In the punch method, out of one half of the Schirmer strip, punches of 1.2 mm diameter using a biopsy punch tool (Tisch Scientific, Cleves, OH, VS) were taken from 4 locations of the strip (location A: head; location B: 0–10 mm; location C: 10–20 mm; location D: 20–30 mm), with sterilization of the biopsy punch tool between sampling. The punches were directly transferred to the Olink incubation buffer for analysis.

In the elution method, one half of the Schirmer strips was first cut into 4 locations (location A: head; location B: 0–10 mm; location C: 10–20 mm; location D: 20–30 mm), and subsequently cut into small pieces (approximately 1 mm) with sterilized scissors. The strips were eluted using a piggy-bag method described previously9. In short, the pieces were submerged in 60 µl extraction buffer PBS pH 7.4 with Complete mini protease inhibitor (Sigma Aldrich, Burlington, USA). The samples were incubated on a thermomixer for 1.5 h at 4 °C and 900 rpm. Thereafter, the strip pieces were transferred to a 0.5 mL Eppendorf tube with a syringe needle-punctured hole at the tip. The 0.5 mL Eppendorf tube was placed in the original Eppendorf tube, and centrifuged at 13,000 rpm for 1 min at 4 °C to obtain the eluates. 1 out of 40 µl of all eluates was supplied for PEA analysis.

Total protein measurement (BCA)

The total protein content of tear fluid eluates was determined using the bicinchoninic acid (BCA) Protein Assay Kit (Pierce™, Thermo Fisher Scientific, Waltham, USA) according to the manufacturer’s instructions. Absorbance was measured at 562 nm on a microplate reader (CLARIOstar PLUS, BMG Labtech, Germany). Total protein concentration measurements of location A of the strips (head) were corrected for surface area, wherein the BCA result of locations A of the strip were multiplied with a correction factor. The correction factor was calculated with the following formula (surface area half circle/ surface are half square = \(2{r}^{2}\)/\(\frac{1}{2}\pi {r}^{2}\) = 4/π).

Targeted proteomics using proximity extension assay (PEA)

Given data >>
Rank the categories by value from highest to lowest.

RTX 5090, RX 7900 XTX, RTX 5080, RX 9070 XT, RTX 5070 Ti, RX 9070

Tasks and exercises >>
• 1. Summarize the methods excerpt in two sentences.
• 2. According to the methods excerpt, under what conditions were the samples incubated on the thermomixer?
• 3. Reproduce everything in the methods excerpt from "The total protein" down to "extension assay (PEA)".

Activity answers >>
• 1. Tear fluid from four locations of the Schirmer strip was prepared either by taking 1.2 mm biopsy punches that went directly into the Olink incubation buffer, or by cutting the strip into small pieces and eluting them with a piggy-bag method involving extraction buffer, incubation, and centrifugation. The total protein content of the eluates was measured with a BCA assay at 562 nm, and the results for the strip head were corrected for surface area.

• 2. For 1.5 h at 4 °C and 900 rpm.

• 3.
The total protein content of tear fluid eluates was determined using the bicinchoninic acid (BCA) Protein Assay Kit (Pierce™, Thermo Fisher Scientific, Waltham, USA) according to the manufacturer’s instructions. Absorbance was measured at 562 nm on a microplate reader (CLARIOstar PLUS, BMG Labtech, Germany). Total protein concentration measurements of location A of the strips (head) were corrected for surface area, wherein the BCA result of locations A of the strip were multiplied with a correction factor. The correction factor was calculated with the following formula (surface area half circle/ surface are half square = \(2{r}^{2}\)/\(\frac{1}{2}\pi {r}^{2}\) = 4/π).

Targeted proteomics using proximity extension assay (PEA)